__Passage shown__:
- - - -

Tokyo Poetry Journal, Vol. 5. Japan and the Beats. Ed. Taylor Mignon, 2018.
The whole matter of Beat Lit/Beat Culture’s engagement with Japan has been overdue for thoughtful attention for too long. With writing on Beat Generation personalities and their work at near-saturation point in English, Japan’s pivotal informative role in helping incubate Beat ethics, aesthetics, and insight practices especially has remained oddly elusive. Geographical distance plays a role in this. Few cities and decent-sized towns in North America are without a “Zen” café or fashion boutique nowadays; but even as the popularity of Beat-era writers Allen Ginsberg, Jack Kerouac and Gary Snyder continues to soar, actual knowledge of what a term such as Zen might properly mean is skimpy. Globally, current generational interests in Asia palpate toward yoga, sushi, and beach & trekking holidays in Thailand and Bali, yet remain coy when it comes to matters of deep cultural immersion: that takes commitment. In Japan, however, the small current of Westerners drawn there in the post-war 1950s when it was one of few Asian-Pacific nations one could consider settling in to teach or study, expatriates found themselves in the presence of a deep and antique culture.
Those pursuing serious literary, artistic or spiritual inquiries were compelled to acknowledge its prevailing Buddho-Shinto-Confucian ethical underpinnings. As R.H. Blyth discovered before them, to study haiku for example, was to be drawn irreducibly toward its informing cultural and spiritual elements. Zen, sacramental wandering, the Tao of Tea, martial traditions, poetry and calligraphy, notions of friendship and loneliness—all were vivid cultural signifiers in Japan that could not be ignored. Other important literary ambassadors who followed—Gary Snyder, Donald Richie, Kenneth Rexroth et al— understood that they needed to see more deeply; they readily absorbed what they encountered en route. As Ken Kesey might have put it in San Francisco, you were either on the bus or you weren’t. Accordingly, in this volume Taylor Mignon, current Editor-in-Chief of ToPoJo and a former editor at Printed Matter, has worked to illustrate what it has meant to think, live, work, emulate, and yearn after Beat Lit/Beat Culture in Japan from both East and Western cross-cultural vantage points.

- - - -

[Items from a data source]
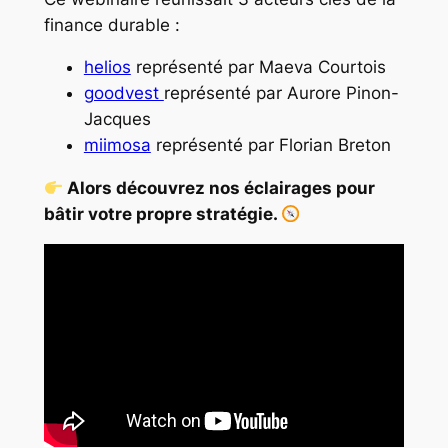
finance durable :
helios
représenté par Maeva Courtois
goodvest
représenté par Aurore Pinon-
Jacques
miimosa
représenté par Florian Breton
Alors découvrez nos éclairages pour
bâtir votre propre stratégie.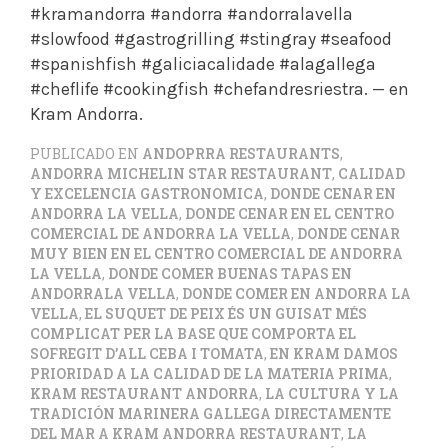
#kramandorra #andorra #andorralavella
#slowfood #gastrogrilling #stingray #seafood
#spanishfish #galiciacalidade #alagallega
#cheflife #cookingfish #chefandresriestra. — en
Kram Andorra.
PUBLICADO EN
ANDOPRRA RESTAURANTS
,
ANDORRA MICHELIN STAR RESTAURANT
,
CALIDAD
Y EXCELENCIA GASTRONOMICA
,
DONDE CENAR EN
ANDORRA LA VELLA
,
DONDE CENAR EN EL CENTRO
COMERCIAL DE ANDORRA LA VELLA
,
DONDE CENAR
MUY BIEN EN EL CENTRO COMERCIAL DE ANDORRA
LA VELLA
,
DONDE COMER BUENAS TAPAS EN
ANDORRALA VELLA
,
DONDE COMER EN ANDORRA LA
VELLA
,
EL SUQUET DE PEIX ÉS UN GUISAT MÉS
COMPLICAT PER LA BASE QUE COMPORTA EL
SOFREGIT D’ALL CEBA I TOMATA
,
EN KRAM DAMOS
PRIORIDAD A LA CALIDAD DE LA MATERIA PRIMA
,
KRAM RESTAURANT ANDORRA
,
LA CULTURA Y LA
TRADICIÓN MARINERA GALLEGA DIRECTAMENTE
DEL MAR A KRAM ANDORRA RESTAURANT
,
LA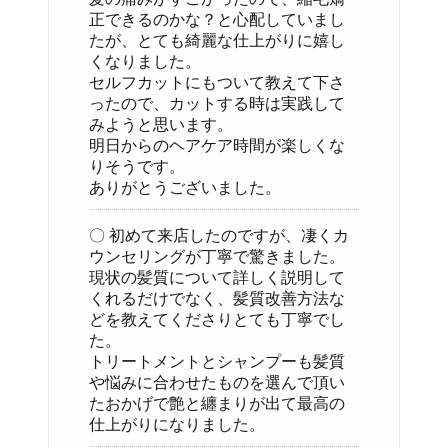
正できるのかな？と心配していまし
たが、とても綺麗な仕上がりに嬉し
くなりました。
セルフカットにもついて教えて下さ
ったので、カットする時は実践して
みようと思います。
明日からのヘアケア時間が楽しくな
りそうです。
ありがとうございました。
〇 初めて来店したのですが、凄くカ
ウンセリングが丁寧で驚きました。
現状の髪質について詳しく説明して
くれるだけでなく、髪質改善方法な
どを教えてくださりとても丁寧でし
た。
トリートメントとシャンプーも髪質
や悩みに合わせたものを選んで頂い
たおかげで艶と纏まりが出て最高の
仕上がりになりました。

- - - -

__Apply what you read__:
1. In the review of the Japan and the Beats volume, what posts does Taylor Mignon hold or has he held?
2. Carry the review of the Japan and the Beats volume forward from its last sentence.

__Exercise responses__:
1. He is the current Editor-in-Chief of ToPoJo and a former editor at Printed Matter.

2.
Featuring the text of Nanao Sakaki’s poem “Anyday” in his own unmistakeable handwriting, the edition’s front cover prompts realization that, in Japan, Beat has not simply been an American phenomenon. Sakaki, a wacky, intensely eco-literate bard of world-wide mountain ranges and urban canyons, personifies virtually everything associated with Beat Lit and Culture in Japan. Paralleled in renown and notoriety by Vancouver-born, poet/wild-thing Kazuko Shiraishi, the pair have given Japan an utterly idiosyncratic, one-two punch unrivalled in Beat annals anywhere. In a landscape pioneered by Ginsberg, Gregory Corso, Kerouac, W.S. Burroughs, Joanne Kyger, Snyder and others, that takes some doing. Yet no other place outside the U.S.—Paris, Tangier, India, Vancouver—has had the enduring resonance of place in Beat literature enjoyed by Japan. Both Shiraishi and Sakaki shine forcefully in this valuable, original edition.
Mignon’s introduction establishes his terrain and details useful Nipponese linkages, noting a series of journals and magazines, Japanese and English language alike, that shaped lineage paths for a cluster of Beat-oriented/influenced writers and editors. As we move well beyond the old post-war generation literary influences of Donald Keene and Edward Seidensticker, this has needed crystallizing for outsiders especially. Rexroth’s work is given a worthy discussion, and his disciples John Solt, Morgan Gibson, and Sam Hamill are acknowledged as the web of associations broadens. Younger neo-beat writers get a drum-roll too. Mignon dubs his collection a “definitive primer chock full of deep Beatitude.”
In truth, the roster of contributors is substantial. Familiar East-West Lit veterans include the inestimable Cid Corman, heavyweight Tanikawa Shuntaro, Leza Lowitz, Keida Yusuke, and the late-Hillel Wright and Edith Shiffert respectively. Ira Cohen offers a nutty poem “Tokyo Birdhouse” for Shiraishi, and Anne Waldman has an epitaph for Nanao. What unfolds is grab-bag of poetry, prose, elegy, encomia, letters, a music score, photos and drawings, the lot.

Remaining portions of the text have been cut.